Sporulation gene signature and TEM of R. bromii sporulation. (A) A set of 65 genes with known sporulation function were detected in the genome of R. bromii L2–63 strain. These genes corresponded to: initiation of spore formation (Stage I), asymmetrical division into a larger mother cell and a smaller forespore (Stage II), engulfment of the forespore by the mother cell (Stage III), formation of the spore cortex (Stage IV), deposition of the spore coat (Stage V) followed by lysis of the mother cell and release of the endospore (Stage VI). A set of 8 genes related to germination of the endospore were also detected. Spo0A, which is a critical transcription factor to initiate sporulation and the specialized sporulation sigma factors (σH, σF, σE, σG and σK; small proteins that direct RNA polymerase to specific sites on DNA to initiate gene expression) along with the regulators of these sigma factors (such as spoIIAA, spoIIGA and the spoIIIA operon) were also present.

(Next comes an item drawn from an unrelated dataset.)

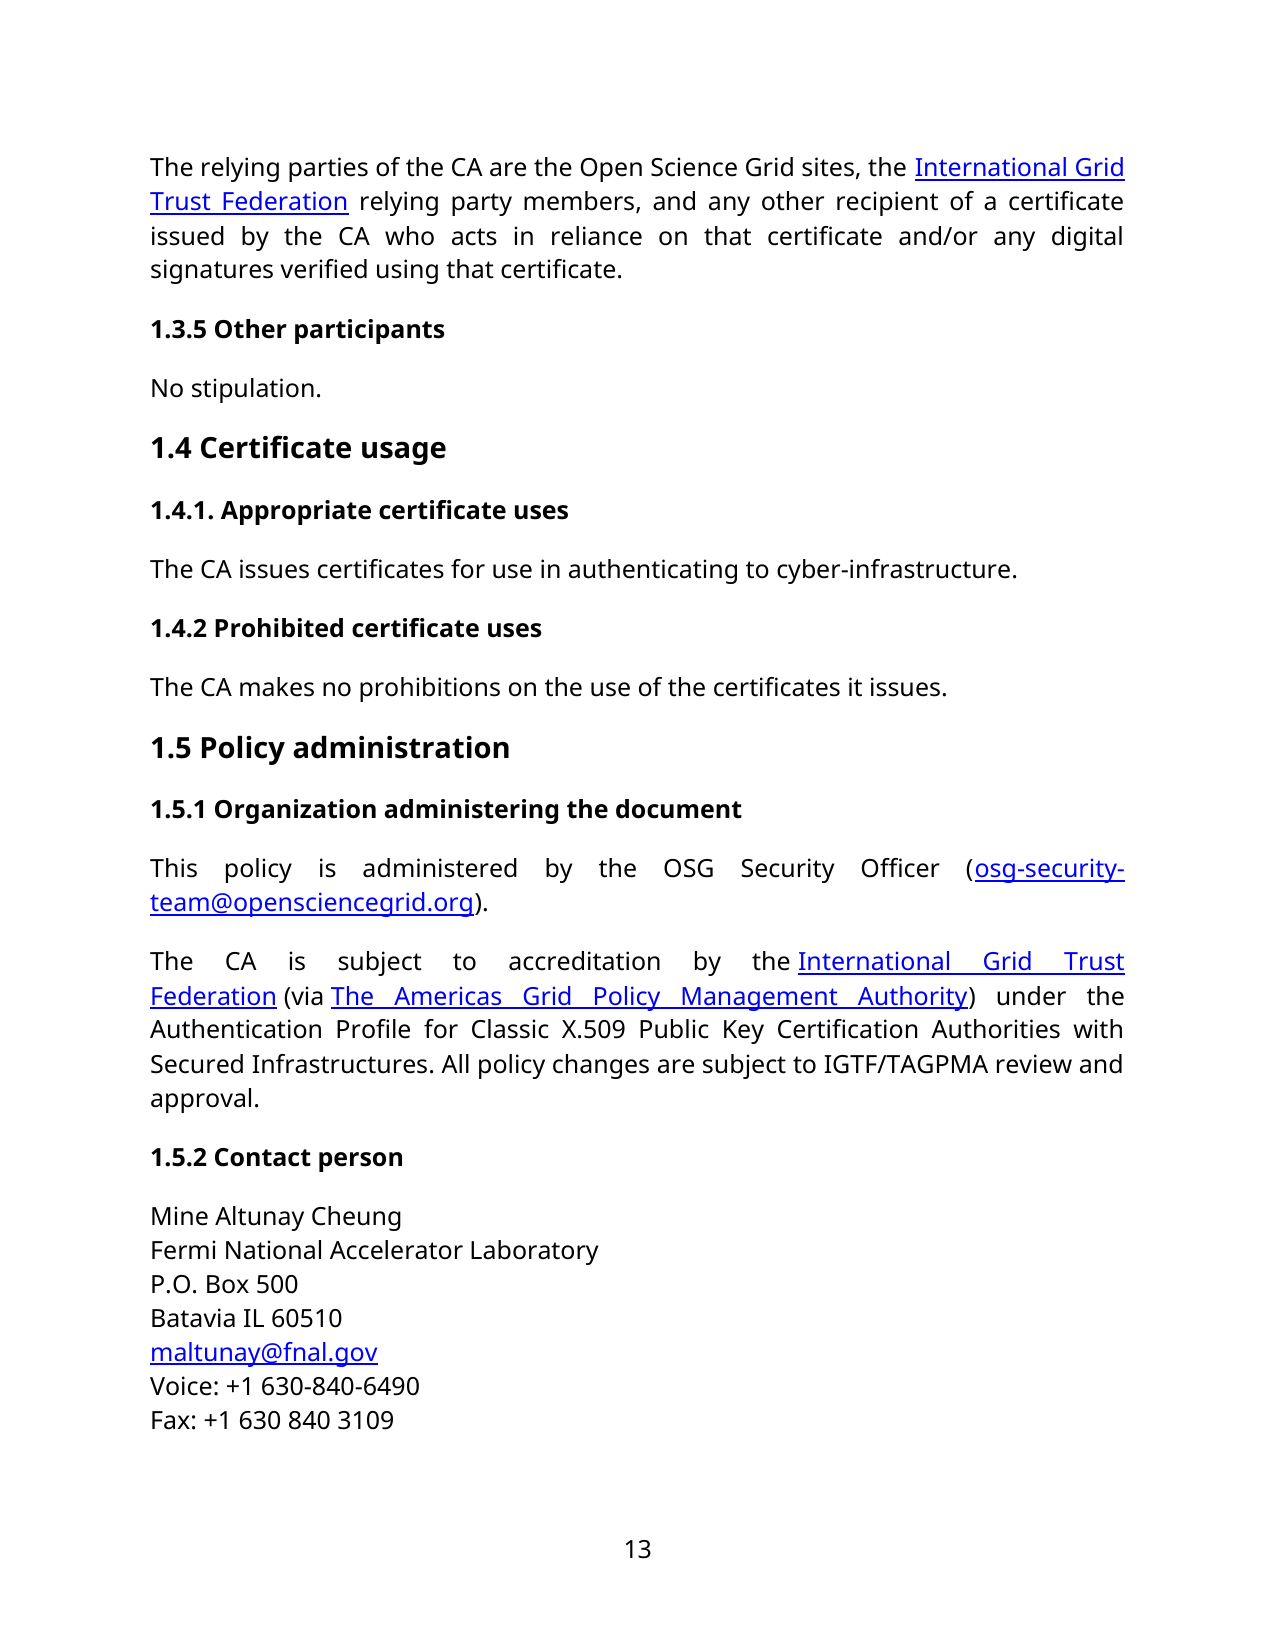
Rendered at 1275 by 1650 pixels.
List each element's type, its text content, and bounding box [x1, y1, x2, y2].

Key regulatory proteins involved in chromosome partitioning, belonging to the soj (parA_1, parA_2, parA_3,) and spo0J (parB_1, parB_2, parB_3, parB_4, parB_5) families were also detected. In the absence of spoJ, soj is known to negatively regulate expression of several sporulation genes by binding to the promoter regions and inhibiting transcription indicating a tightly regulated energy‐intensive process for survival. Comparison with core sporulation and germination related genes from Clostridium difficile strain 630 and Bacillus subtilis strain 168 described recently by Browne and colleagues (2016) showed that all the key sporulation genes were present. (B) TEM image of a R. bromii L2–63 strain after 72 h growth on M2S medium. (C and D) Endospores were visible from R. bromii cells (E) Release of endospores from R. bromii after lysis of the mother cell. (F) Endospores released into the surrounding medium.